TASK PROMPT: Transcribe, without alteration, only the lines from the one containing "Picture 3: 3-D, field" through the last line of the material, both ends included.

# # #

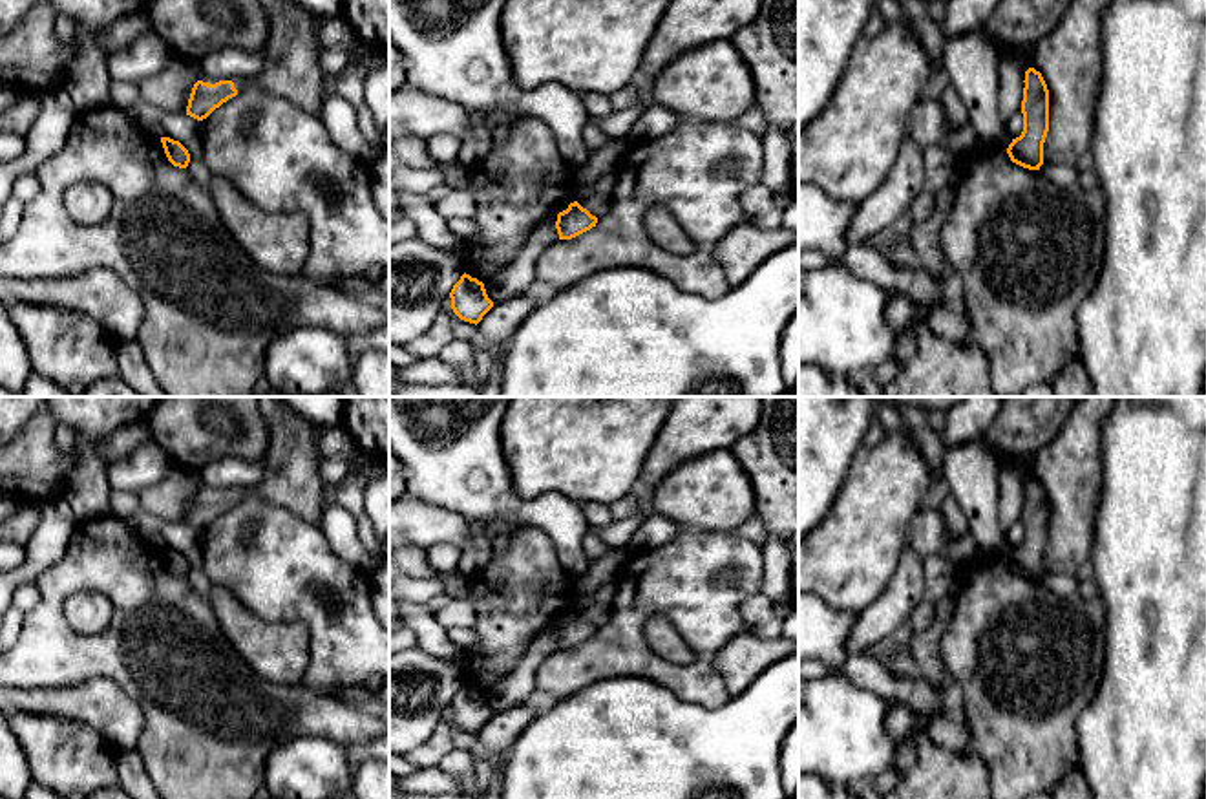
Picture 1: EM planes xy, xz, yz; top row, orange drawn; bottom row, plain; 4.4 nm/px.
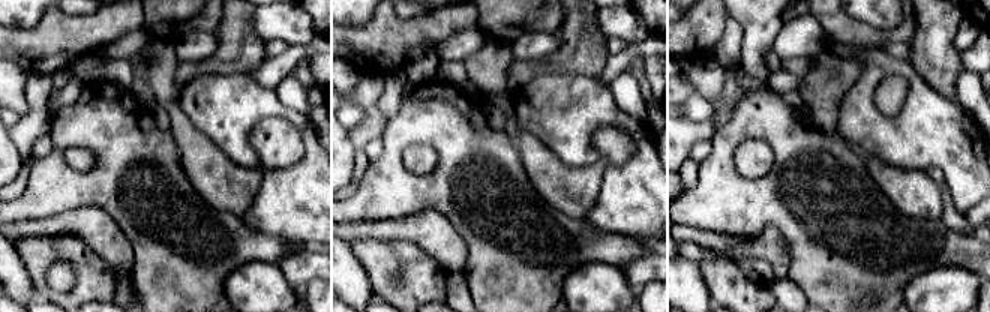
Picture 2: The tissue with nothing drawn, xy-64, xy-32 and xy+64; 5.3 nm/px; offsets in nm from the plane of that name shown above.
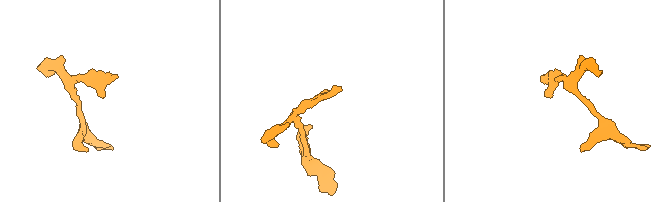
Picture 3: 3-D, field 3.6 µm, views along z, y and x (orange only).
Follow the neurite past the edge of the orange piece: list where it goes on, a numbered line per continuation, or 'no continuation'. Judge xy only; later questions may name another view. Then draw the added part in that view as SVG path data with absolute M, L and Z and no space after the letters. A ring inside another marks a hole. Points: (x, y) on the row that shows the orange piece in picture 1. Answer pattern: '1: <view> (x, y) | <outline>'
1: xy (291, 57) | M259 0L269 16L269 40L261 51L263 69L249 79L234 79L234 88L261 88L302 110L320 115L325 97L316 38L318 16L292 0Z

# # #

ANSWER TO THE PROBLEM:
Picture 3: 3-D, field 3.6 µm, views along z, y and x (orange only).
Follow the neurite past the edge of the orange piece: list where it goes on, a numbered line per continuation, or 'no continuation'. Judge xy only; later questions may name another view. Then draw the added part in that view as SVG path data with absolute M, L and Z and no space after the letters. A ring inside another marks a hole. Points: (x, y) on the row that shows the orange piece in picture 1. Answer pattern: '1: <view> (x, y) | <outline>'
1: xy (291, 57) | M259 0L269 16L269 40L261 51L263 69L249 79L234 79L234 88L261 88L302 110L320 115L325 97L316 38L318 16L292 0Z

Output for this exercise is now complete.